Given what we know about the importance of glycosylation for α-DG function, it appears likely that the pathogenic mutations we have identified in GMPPB impair GMPPB function and thereby reduce the amount of GDP-mannose available for O-mannosylation of α-DG and ultimately cause the CMD phenotype. Although the full spectrum of clinical phenotypes associated with mutations in GMPPB has yet to be seen, the eight individuals described here demonstrate a wide range of muscle weakness, from a mild LGMD-like phenotype to a severe MEB- and/or FCMD-like phenotype, as well as cardiac involvement in the oldest surviving individuals; this phenotype range resembles the spectrum of phenotypes described for mutations in FKRP, FKTN, and ISPD. Features that were relatively common in individuals with GMPPB mutations but rare in other genotypes relate to the ophthalmologic finding of cataracts, observed not only in individuals with MEB- and/or FCMD-like phenotypes but also in individuals with CMD-MR (CMD with mental retardation) and LGMD-MR (LGMD with mental retardation) phenotypes.

GMPPB orthologs have been knocked down in various species, including Saccharomyces cerevisiae, Aspergillus fumigatus, Arabidopsis thaliana, Solanum tuberosum, Trypanosoma brucei, and Leishmania mexicana.^49,58–63 This caused glycosylation defects and a range of pathogenic phenotypes from defective cell growth to lethality. This severity suggests that complete loss of function of GMPPB might be lethal. In this respect, it is interesting to note that we did not identify any case with two null alleles, and it is possible that some GMPPB function was retained in our cases.

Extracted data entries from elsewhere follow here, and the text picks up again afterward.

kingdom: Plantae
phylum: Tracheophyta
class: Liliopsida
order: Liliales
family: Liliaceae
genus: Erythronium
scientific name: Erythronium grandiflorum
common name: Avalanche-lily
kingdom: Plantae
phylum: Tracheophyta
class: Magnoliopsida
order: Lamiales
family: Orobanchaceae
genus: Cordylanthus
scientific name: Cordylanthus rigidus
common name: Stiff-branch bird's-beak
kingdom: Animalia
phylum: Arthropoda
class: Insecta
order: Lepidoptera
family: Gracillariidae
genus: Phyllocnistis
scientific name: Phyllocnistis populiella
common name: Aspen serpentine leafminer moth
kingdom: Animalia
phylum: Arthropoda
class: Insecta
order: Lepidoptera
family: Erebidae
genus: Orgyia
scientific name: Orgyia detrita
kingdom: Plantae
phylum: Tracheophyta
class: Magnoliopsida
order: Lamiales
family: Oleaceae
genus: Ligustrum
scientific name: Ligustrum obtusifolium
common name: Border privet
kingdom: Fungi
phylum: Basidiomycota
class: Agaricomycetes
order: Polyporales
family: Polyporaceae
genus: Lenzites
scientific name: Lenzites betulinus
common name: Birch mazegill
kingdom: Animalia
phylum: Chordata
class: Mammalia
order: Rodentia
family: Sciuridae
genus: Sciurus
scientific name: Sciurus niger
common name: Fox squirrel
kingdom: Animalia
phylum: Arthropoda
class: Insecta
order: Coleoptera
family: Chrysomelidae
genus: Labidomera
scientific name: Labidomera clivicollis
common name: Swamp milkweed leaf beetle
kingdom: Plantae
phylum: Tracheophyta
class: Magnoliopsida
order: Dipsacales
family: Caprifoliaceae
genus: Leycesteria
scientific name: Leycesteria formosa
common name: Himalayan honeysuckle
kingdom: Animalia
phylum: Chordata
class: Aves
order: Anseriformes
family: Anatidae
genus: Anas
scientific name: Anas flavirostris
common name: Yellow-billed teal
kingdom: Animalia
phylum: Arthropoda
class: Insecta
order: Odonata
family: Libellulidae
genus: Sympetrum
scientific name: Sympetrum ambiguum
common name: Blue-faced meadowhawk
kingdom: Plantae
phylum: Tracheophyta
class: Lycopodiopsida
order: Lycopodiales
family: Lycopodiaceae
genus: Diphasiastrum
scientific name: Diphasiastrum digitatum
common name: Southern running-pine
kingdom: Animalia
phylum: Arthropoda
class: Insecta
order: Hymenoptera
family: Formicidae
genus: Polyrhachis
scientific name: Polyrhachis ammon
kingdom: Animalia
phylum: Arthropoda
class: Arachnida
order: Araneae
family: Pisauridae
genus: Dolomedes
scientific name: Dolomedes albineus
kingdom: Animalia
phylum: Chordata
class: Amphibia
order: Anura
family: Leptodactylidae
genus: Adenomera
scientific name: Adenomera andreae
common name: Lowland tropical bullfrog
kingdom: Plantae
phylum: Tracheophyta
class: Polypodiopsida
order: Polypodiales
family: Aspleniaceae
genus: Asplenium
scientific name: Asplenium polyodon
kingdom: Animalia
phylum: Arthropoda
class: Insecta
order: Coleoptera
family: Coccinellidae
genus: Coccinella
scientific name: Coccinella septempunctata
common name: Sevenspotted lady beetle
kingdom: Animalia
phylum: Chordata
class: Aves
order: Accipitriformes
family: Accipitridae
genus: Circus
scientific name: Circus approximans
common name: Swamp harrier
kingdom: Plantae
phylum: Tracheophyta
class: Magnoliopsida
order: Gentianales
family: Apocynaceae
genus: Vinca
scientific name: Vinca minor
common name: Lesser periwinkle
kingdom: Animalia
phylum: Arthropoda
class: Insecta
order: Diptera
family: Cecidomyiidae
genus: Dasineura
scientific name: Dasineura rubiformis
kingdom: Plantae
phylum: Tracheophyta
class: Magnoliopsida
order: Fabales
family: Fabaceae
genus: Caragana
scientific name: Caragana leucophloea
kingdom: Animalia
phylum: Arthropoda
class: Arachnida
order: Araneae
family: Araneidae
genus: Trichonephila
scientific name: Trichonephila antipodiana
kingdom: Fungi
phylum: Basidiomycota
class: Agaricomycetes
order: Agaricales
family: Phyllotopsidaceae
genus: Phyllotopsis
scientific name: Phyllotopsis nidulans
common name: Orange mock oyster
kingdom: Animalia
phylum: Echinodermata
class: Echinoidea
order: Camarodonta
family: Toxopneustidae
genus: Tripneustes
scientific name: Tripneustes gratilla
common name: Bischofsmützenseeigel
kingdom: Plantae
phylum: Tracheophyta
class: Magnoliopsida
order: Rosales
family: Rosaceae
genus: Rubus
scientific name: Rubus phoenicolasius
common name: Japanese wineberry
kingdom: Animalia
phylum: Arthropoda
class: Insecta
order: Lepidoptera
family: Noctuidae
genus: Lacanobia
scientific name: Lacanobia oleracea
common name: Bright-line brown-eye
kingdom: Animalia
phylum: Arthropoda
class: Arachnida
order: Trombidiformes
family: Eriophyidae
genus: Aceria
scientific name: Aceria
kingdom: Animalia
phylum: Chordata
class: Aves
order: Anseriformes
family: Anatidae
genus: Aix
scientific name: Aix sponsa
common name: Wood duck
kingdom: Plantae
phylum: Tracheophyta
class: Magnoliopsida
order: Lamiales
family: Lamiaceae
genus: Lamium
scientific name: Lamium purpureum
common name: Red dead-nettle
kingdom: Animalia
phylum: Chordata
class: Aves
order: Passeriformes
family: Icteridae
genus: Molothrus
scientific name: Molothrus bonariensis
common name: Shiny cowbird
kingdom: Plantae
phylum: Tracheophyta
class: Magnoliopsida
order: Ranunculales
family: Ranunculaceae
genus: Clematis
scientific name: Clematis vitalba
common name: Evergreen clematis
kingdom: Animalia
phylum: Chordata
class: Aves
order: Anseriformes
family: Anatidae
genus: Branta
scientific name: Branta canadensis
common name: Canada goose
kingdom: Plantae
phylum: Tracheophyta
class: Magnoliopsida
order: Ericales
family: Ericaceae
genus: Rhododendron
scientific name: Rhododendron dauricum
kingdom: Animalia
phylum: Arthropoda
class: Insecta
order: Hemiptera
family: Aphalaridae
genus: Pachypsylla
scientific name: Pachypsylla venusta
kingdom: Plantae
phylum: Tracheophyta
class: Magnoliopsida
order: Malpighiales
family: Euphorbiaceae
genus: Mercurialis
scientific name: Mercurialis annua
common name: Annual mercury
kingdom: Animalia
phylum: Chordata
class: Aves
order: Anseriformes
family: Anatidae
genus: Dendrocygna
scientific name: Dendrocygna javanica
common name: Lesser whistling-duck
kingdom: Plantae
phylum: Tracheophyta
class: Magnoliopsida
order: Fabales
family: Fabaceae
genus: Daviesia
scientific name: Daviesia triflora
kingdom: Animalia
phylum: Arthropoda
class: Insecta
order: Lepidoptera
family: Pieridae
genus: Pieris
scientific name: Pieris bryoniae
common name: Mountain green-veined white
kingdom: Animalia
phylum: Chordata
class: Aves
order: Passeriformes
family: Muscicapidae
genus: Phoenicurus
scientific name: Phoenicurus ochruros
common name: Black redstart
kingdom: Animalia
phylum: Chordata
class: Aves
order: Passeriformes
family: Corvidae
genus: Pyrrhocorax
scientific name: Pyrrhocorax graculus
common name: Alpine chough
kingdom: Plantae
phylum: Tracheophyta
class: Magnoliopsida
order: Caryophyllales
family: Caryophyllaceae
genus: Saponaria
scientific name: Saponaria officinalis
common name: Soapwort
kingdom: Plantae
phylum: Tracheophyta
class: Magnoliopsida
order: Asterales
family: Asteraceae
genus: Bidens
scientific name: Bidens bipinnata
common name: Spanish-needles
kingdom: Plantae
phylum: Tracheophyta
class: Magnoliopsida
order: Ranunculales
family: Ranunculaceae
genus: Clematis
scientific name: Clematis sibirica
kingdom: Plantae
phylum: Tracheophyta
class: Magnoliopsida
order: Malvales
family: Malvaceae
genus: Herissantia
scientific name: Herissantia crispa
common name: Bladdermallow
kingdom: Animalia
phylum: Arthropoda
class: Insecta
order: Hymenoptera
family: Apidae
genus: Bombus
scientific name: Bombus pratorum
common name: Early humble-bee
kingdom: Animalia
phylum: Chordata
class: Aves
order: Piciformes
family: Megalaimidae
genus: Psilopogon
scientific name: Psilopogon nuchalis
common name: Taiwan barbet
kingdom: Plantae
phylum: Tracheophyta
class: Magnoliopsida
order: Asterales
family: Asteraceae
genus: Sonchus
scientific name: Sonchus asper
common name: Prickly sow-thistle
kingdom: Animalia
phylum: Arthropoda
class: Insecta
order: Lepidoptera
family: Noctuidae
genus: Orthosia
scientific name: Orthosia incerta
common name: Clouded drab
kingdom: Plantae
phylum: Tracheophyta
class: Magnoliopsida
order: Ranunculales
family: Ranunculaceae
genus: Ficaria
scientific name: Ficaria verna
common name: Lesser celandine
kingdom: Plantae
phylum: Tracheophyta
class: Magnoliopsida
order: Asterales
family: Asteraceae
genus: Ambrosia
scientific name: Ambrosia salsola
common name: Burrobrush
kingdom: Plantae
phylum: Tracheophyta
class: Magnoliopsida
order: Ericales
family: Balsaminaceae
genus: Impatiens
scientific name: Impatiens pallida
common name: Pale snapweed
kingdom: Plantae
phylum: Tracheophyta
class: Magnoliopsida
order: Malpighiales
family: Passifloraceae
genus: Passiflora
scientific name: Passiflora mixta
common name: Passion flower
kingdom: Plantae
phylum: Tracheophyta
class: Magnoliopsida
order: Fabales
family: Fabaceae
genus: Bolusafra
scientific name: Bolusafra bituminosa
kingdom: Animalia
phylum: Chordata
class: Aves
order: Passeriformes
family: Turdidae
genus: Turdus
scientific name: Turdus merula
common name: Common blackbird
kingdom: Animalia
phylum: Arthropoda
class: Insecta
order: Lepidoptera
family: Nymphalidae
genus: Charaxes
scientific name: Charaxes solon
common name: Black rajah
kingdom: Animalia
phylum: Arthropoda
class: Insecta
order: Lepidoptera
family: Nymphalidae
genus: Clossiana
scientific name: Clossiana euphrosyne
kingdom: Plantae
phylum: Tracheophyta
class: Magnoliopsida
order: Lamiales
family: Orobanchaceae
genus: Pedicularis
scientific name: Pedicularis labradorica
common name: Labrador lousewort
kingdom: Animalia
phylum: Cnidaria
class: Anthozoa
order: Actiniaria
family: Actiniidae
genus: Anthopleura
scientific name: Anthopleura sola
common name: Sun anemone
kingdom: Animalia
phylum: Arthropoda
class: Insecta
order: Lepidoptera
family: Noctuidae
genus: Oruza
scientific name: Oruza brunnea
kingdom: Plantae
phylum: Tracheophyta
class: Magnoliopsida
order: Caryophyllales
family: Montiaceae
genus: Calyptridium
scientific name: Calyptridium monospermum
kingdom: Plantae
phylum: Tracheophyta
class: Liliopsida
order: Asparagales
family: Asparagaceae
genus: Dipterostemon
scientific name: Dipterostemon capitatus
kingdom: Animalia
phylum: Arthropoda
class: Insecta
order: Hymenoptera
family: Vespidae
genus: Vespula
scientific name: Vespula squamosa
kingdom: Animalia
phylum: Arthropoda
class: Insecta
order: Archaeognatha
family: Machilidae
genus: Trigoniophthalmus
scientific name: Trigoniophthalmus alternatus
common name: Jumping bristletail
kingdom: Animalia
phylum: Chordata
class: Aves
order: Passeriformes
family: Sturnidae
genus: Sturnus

In humans, GMPPB has a paralog, GMPPA. The proteins encoded by these genes are 30% identical to each other. In pigs, GMPPB and GMPPA act as a complex (GMPP) to catalyze the synthesis of both GDP-mannose and GDP-Glc (they have a higher affinity for synthesizing GDP-Glc). GMPPB alone has a very high affinity for synthesizing GDP-mannose and a low but detectible affinity for synthesizing GDP-Glc.⁴⁷ Although to our knowledge the affinity of GMPPA for synthesizing GDP-Man has not been investigated, these results suggest some functional overlap between GMPPA and GMPPB. If this is true for humans, GMPPA might be able to synthesize some GDP-mannose in our CMD cases, which could contribute to the unexpectedly mild phenotype.

In summary, by using a combination of exome and Sanger sequencing, we have identified mutations in GMPPB in eight individuals with a wide spectrum of dystroglycanopathy phenotypes, ranging from CMD with structural brain involvement to LGMD. The spectrum and overall frequency of the conditions resulting from GMPPB mutations appear to be as wide as those reported to result from mutations in genes such as FKRP, FKTN, or ISPD.^22,26 This brings the total number of genes in which mutations can cause a dystroglycanopathy to 15. Although many details of the complex glycosylation of α-DG are still unknown, the picture becomes a little more complete with each gene discovered.

Web Resources

The URLs for data presented herein are as follows:

• BLAST, http://blast.ncbi.nlm.nih.gov/Blast.cgi

• ImageJ, http://rsb.info.nih.gov/ij/

• Online Mendelian Inheritance in Man (OMIM), http://www.omim.org/

• RefSeq, http://www.ncbi.nlm.nih.gov/RefSeq

• xBrowse, http://atgu.mgh.harvard.edu/xbrowse

Accession Numbers

The European Genome-phenome Archive study ID for the P1 exome sequence data reported in this paper is EGAS00001000101.